Бунт в степи. — Высылка отрядов и возведение новых укреплений. — Приготовления к моей поездке в Петербург.

С первым же шагом вновь назначенных уездных начальников в западную степь, обнаружилось, что даже ближайшие к [77] линии киргизы де только не ознакомлены с новым положением, но, напротив, оно истолковано им кем-то в таком превратном виде, что они прямо объявили нашим чиновникам, что слушать их не хотят и положение не принимают.

Будь на месте чиновников люди более энергические, они съумели бы по крайней мере поддержать в степи достоинство русской власти, так важное в глазах азиатцев, но, к сожалению, выбор их был неудачен: посланный в Илецкий район чиновник сейчас же бежал из степи, бросив там все свои вещи, а посланный из Уральской области войсковой старшина по своему происхождению был ненавидим киргизами, а потому тоже должен был ретироваться из степи. Вслед за изгнанием таких лиц начали формироваться в степи шайки, и дело приняло оборот не шуточный.

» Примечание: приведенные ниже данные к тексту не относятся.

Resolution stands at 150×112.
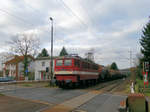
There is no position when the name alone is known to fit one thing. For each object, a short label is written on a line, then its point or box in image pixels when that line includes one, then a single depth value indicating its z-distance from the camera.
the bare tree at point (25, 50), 45.09
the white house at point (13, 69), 62.89
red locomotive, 18.44
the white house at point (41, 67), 48.56
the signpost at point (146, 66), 16.75
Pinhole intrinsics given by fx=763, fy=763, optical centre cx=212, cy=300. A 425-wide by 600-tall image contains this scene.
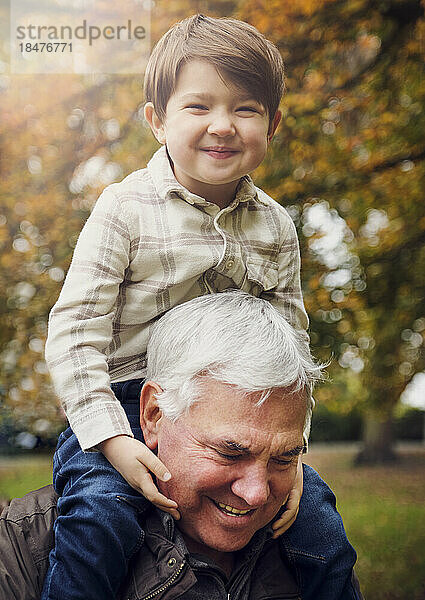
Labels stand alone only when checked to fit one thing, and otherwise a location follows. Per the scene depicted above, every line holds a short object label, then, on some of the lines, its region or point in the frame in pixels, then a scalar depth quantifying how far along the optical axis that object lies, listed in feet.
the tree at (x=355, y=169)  11.53
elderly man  4.17
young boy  4.17
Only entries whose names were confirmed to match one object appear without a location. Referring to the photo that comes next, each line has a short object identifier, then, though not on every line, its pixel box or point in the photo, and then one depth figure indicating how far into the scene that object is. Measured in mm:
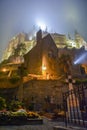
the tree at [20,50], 33184
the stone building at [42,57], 21311
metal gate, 3039
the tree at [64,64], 20635
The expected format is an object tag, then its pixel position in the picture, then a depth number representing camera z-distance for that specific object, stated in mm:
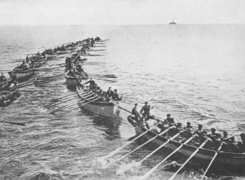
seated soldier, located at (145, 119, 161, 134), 18512
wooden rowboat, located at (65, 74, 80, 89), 34750
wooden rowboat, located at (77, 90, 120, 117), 23344
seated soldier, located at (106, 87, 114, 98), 24581
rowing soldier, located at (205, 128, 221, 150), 15500
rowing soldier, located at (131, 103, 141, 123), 20197
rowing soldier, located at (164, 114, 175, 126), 18531
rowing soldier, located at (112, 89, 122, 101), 24453
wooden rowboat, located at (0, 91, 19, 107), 28156
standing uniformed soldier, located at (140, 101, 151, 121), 20942
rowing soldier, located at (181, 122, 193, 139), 17136
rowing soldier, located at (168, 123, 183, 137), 17641
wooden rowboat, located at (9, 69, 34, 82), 38625
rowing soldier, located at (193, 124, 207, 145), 16259
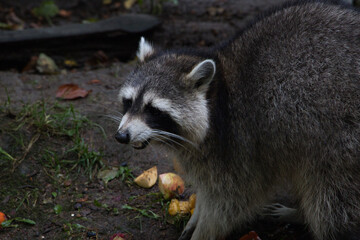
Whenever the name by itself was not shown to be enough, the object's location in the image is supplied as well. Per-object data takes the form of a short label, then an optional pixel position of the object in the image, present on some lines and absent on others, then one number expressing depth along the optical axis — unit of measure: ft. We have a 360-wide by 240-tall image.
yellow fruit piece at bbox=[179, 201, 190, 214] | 27.09
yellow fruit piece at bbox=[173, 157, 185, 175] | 25.08
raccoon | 21.26
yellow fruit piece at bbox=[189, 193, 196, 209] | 27.76
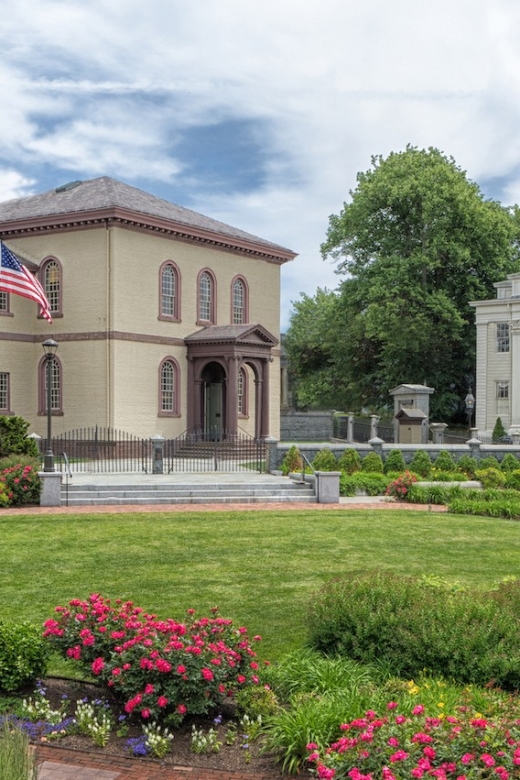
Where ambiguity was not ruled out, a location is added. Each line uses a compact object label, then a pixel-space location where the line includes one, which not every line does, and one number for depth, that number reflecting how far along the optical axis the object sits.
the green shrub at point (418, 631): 7.64
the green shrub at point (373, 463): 26.31
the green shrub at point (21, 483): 21.02
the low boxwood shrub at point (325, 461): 26.30
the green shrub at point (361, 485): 24.08
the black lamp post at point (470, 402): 44.88
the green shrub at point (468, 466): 26.70
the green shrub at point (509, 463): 26.77
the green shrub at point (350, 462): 26.34
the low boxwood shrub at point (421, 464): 26.36
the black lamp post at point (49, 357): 22.32
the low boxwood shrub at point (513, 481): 25.12
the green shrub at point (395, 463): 26.50
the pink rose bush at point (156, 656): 6.82
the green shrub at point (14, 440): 24.45
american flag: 26.27
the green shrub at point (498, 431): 42.69
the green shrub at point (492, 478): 25.16
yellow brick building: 34.12
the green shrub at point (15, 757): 5.36
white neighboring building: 45.16
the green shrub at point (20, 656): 7.47
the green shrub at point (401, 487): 23.25
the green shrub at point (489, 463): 26.80
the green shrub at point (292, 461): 26.64
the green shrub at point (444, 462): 26.75
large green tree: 45.91
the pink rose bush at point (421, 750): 5.60
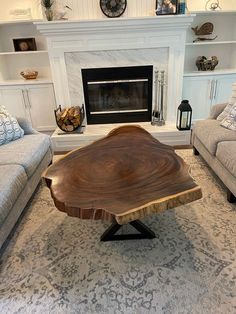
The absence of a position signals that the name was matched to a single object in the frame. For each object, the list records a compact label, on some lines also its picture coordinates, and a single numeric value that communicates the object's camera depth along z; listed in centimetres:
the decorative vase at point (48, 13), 320
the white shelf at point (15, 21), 340
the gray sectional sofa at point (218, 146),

Напрасно генерал Крыжановский и Балюзек писали в степь прокламации, высылали для уговора киргизов их почетных соотечественников. Возмутившиеся ничего не слушали и взялись за оружие. Положение было весьма печально: войск в крае было всего 3 регулярных баталиона. Тем не менее я и Боборыкин настояли на немедленном открытии в степи военных действий теми силами, который имелись под рукою.

Первою заботою было обеспечить Эмбенское укрепление, совершенно отрезанное от линии. Туда тотчас же, несмотря на страшную зиму, были направлены две сотни казаков, которые, опрокинув шайки, благополучно достигли своего назначения, затем представлены с курьером сметы военному министру на возведение двух новых укреплений в степи: на Ак-Тюбе и Уиле, приступлено к формированию 4-х отрядов для высылки раннею весною в степь как для возведения укреплений, так и для рассеяния шаек, и призван экстренно на службу один баталион пеших оренбургских казаков. Дело в штабе закипело с тою энергию, какой требовали обстоятельства, и я нисколько не сомневался, что, собственно, с боевою силою мятежа мы скоро управимся, но что волнение умом населения пойдет непременно в затяжку.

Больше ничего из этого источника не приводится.